Start TEXT SHOWN
Kimberly Kim (born August 23, 1991) is an American professional golfer who plays on the LPGA Tour.

Amateur career
Kim was born in Hilo, Hawaii. She attended the University of Denver in 2009–10, leading the team with a 73.67 scoring average and winning the 2009-10 SBC Golf Tournament.

At age 14, she became the youngest player to win the U.S. Women's Amateur in 2006. She finished runner-up at the 2006 and 2009 U.S. Women's Amateur Public Links and the 2009 U.S. Girls' Junior.

Professional career
Kim turned professional in July 2010, after finishing tied for 14th at the LPGA Final Qualifying Tournament to earn Priority List Category 11 for the 2011 LPGA season on her first attempt.

U.S. national team appearances
Amateur
Junior Solheim Cup: 2005 (winners), 2007
Espirito Santo Trophy: 2006
Curtis Cup: 2008 (winners), 2010 (winners)
End TEXT SHOWN
STATED PROBLEM: Return the entire biography of Kimberly Kim word for word. Rely only on the biography of Kimberly Kim above.
Start LISTING
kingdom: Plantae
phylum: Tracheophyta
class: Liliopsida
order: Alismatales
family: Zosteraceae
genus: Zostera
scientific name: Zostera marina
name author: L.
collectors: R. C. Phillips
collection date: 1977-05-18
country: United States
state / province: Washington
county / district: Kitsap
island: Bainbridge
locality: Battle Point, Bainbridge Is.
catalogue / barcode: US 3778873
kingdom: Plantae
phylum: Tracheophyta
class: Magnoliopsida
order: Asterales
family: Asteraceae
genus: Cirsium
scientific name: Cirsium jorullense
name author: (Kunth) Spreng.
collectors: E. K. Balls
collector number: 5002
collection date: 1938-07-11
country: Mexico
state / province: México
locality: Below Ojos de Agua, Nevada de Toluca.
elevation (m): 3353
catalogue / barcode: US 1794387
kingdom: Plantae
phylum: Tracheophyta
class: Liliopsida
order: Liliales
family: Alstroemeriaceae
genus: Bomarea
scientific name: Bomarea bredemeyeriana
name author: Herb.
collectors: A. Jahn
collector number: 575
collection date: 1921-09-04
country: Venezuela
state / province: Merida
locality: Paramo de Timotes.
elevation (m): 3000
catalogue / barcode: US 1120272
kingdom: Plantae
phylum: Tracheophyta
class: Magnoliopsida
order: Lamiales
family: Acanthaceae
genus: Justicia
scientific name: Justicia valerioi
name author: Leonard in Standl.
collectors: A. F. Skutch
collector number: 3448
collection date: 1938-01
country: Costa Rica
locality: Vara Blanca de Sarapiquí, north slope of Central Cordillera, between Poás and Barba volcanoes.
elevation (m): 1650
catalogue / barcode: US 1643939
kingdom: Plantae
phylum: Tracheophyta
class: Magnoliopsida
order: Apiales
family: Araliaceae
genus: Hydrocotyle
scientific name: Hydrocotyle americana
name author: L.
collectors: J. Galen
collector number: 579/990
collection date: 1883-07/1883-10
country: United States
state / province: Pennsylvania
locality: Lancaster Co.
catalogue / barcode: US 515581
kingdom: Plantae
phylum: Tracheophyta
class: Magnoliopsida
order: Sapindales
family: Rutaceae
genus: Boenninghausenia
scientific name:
End LISTING
RESPONSE:
Kimberly Kim (born August 23, 1991) is an American professional golfer who plays on the LPGA Tour.

Amateur career
Kim was born in Hilo, Hawaii. She attended the University of Denver in 2009–10, leading the team with a 73.67 scoring average and winning the 2009-10 SBC Golf Tournament.

At age 14, she became the youngest player to win the U.S. Women's Amateur in 2006. She finished runner-up at the 2006 and 2009 U.S. Women's Amateur Public Links and the 2009 U.S. Girls' Junior.

Professional career
Kim turned professional in July 2010, after finishing tied for 14th at the LPGA Final Qualifying Tournament to earn Priority List Category 11 for the 2011 LPGA season on her first attempt.

U.S. national team appearances
Amateur
Junior Solheim Cup: 2005 (winners), 2007
Espirito Santo Trophy: 2006
Curtis Cup: 2008 (winners), 2010 (winners)